Comm’n of District of Columbia v. Pollak, 343 U.S. 451, 72 S.Ct. 813, 96 L.Ed. 1068 (1952), the Court held (343 U.S. at 462, 72 S.Ct. at 820):

We find in the reasoning of the court below a sufficiently close relation between the Federal Government and the radio service to make it necessary for us to consider those Amendments. In finding this relation we do not rely on the mere fact that Capital Transit operates a public utility on the streets of the District of Columbia under authority of Congress. Nor do we rely upon the fact that, by reason of such federal authorization, Capital Transit now enjoys a substantial monopoly of street railway and bus transportation in the District of Columbia. We do, however, recognize that Capital Transit operates its service under the regulatory supervision of the Public Utilities Commission of the District of Columbia which is an agency authorized by Congress. We rely particularly upon the fact that that agency, pursuant to protests against the radio program, ordered an investigation of it and, after formal hearings ordered its investigation dismissed on the ground that the public safety, comfort and convenience were not impaired thereby. 81 P.U.R. (N.S.), at 126. [Note omitted.]

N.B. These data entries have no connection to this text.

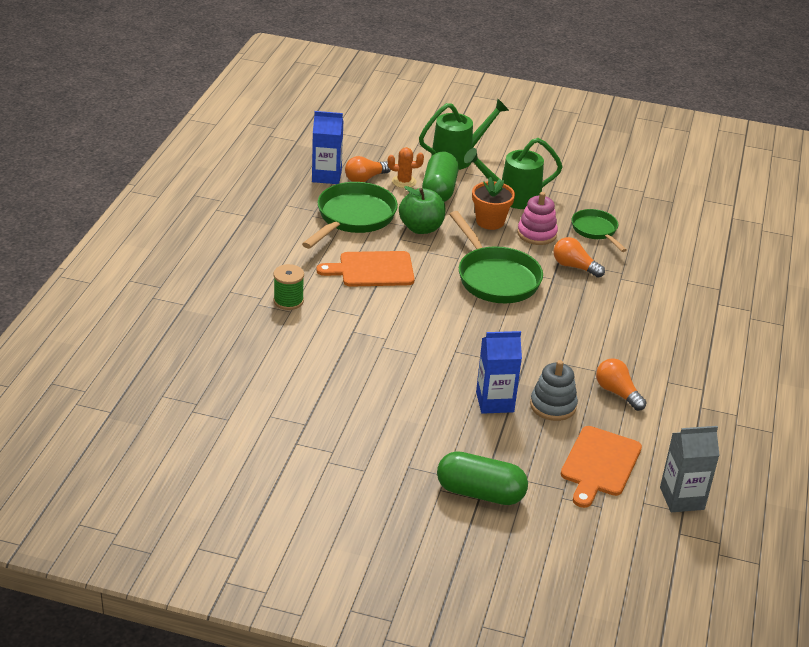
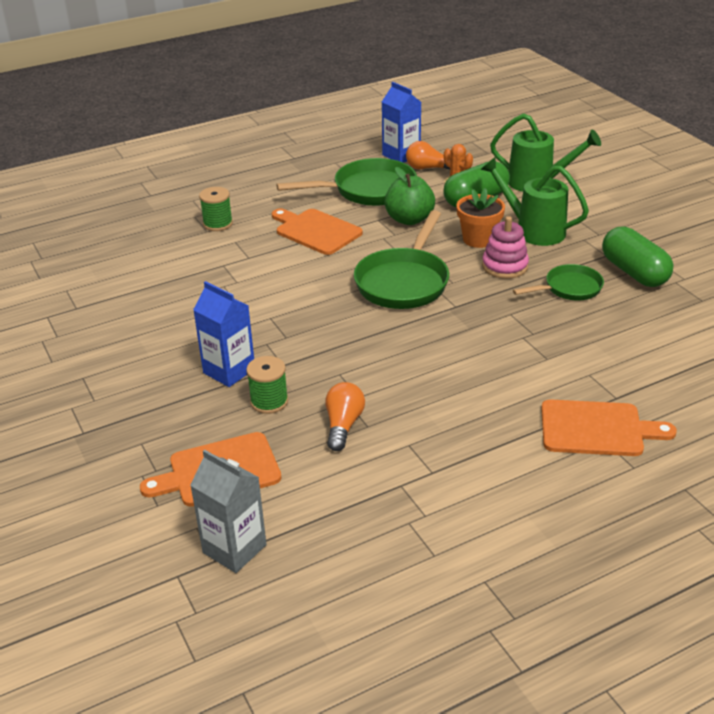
camera: 50 degrees right, 0 degrees up
green capsule [437,451,528,505] -> green capsule moved to [602,226,673,287]
grey stacking toy [530,360,578,421] -> green spool [246,356,288,414]
orange light bulb [553,237,605,278] -> none
green pan [571,209,627,252] -> green pan turned 45 degrees clockwise [513,264,604,301]
none -> orange cutting board [541,399,677,456]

See also cases cited in Burton v. Wilmington Parking Authority, supra 365 at 725, n. 2, 81 S.Ct. 856, 6 L.Ed.2d 45 and United States v. Price, supra 383 at 794-795, n. 7, 86 S.Ct. 1152, 16 L.Ed.2d 267.

In order to prevail against a motion to dismiss for failure to state a- cause of action, a complaint which relies on 42 U.S.C. § 1983 must affirmatively show that the acts complained of were done under color of law. The amended complaint before us lacks the specific allegations (as set forth above) which would show this necessary statutory element. Because, this complaint fails at the threshold, it is not necessary to decide *629the issues relating to the alleged unconsented entry of defendant on plaintiffs’ premises or the termination of service without notice and hearing.

For these reasons, I concur in the result reached by the majority.